È stato arrestato a Gibuti Peter Cherif, il jihadista francese accusato di essere la “mente” dietro l’attentato alla sede del settimanale satirico Charlie Hebdo.

L’uomo, 36 anni, è anche noto con lo pseudonimo di Abu Hamza: gli agenti erano sulle sue tracce dal 2011. Dopo l’arresto, Peter Cherif è in attesa di essere estradato in Francia.
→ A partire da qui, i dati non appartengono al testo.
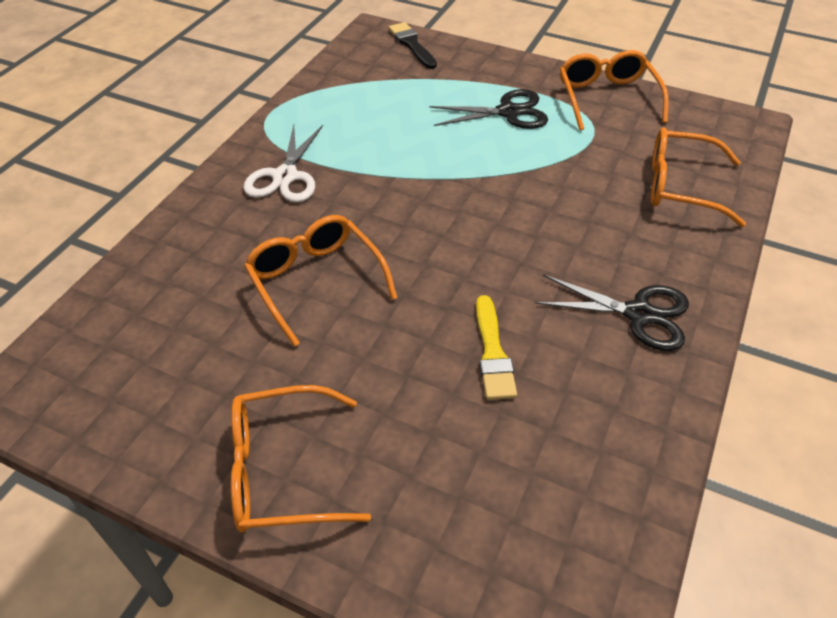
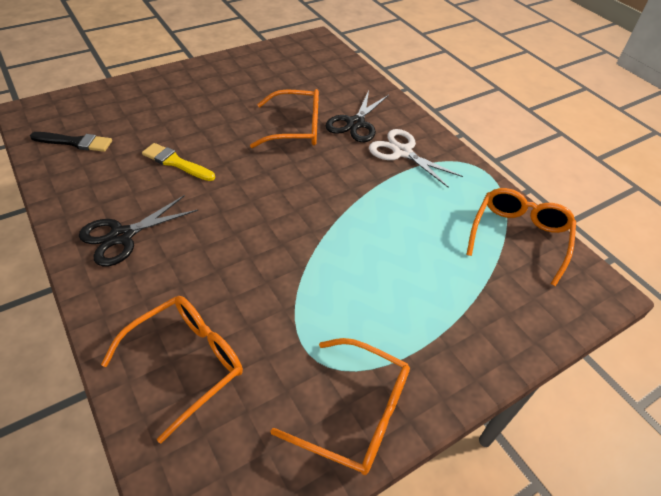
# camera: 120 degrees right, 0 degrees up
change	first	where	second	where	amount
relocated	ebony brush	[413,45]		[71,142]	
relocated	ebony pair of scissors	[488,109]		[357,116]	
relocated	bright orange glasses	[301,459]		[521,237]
Vicino ai due fratelli Kouachi, che hanno aperto il fuoco nella sede parigina di Charlie Hebdo, è sospettato di aver ordinato l’attacco contro il settimanale satirico.

Secondo una fonte vicina alle indagini, Cherif è stato arrestato il 16 dicembre dalla polizia francese.

L’uomo era noto agli agenti per aver commesso piccoli furti e per essersi nel tempo convertito all’Islam radicale. Peter Cherif era sotto osservazione delle forze di sicurezza dopo aver combattuto per anni in Iraq e nello Yemen: proprio da lì è partito l’ordine di  attaccare la sede di Charlie Hebdo come vendetta per la pubblicazione delle caricature del profeta Maometto pubblicate sulla rivista.

L’attentato – Il 7 gennaio 2015 i fratelli Said e Cherif Kouachi fecero irruzione nella sede parigina della rivista satirica Charlie Hebdo, aprendo il fuoco e uccidendo 12 persone.

Tra le vittime ci furono 8  giornalisti, due agenti di sicurezza addetti alla protezione del direttore, un ospite presente alla riunione di redazione e il portiere dell’edificio.

Nell’attentato persero la vita anche il direttore del settimanale, Stephan Charbonnier, detto Charb, e i vignettisti Cabu, Tignous, Philippe Honoré e Georges Wolinski.

I fratelli Kouachi invece sono stati uccisi il 9 gennaio durante l’irruzione nella tipografia presso la quale si erano barricati dopo un conflitto a fuoco con la gendarmeria nazionale francese. Anche l’altro terrorista, Amedy Coulibaly, è stato ucciso a Porte de Vincennes, nella zona est di Parigi.

L’attacco era stato condotto come vendetta nei confronti della rivista che a febbraio del 2006 aveva ripubblicato una serie delle caricature di Maometto, scatenando numerose proteste.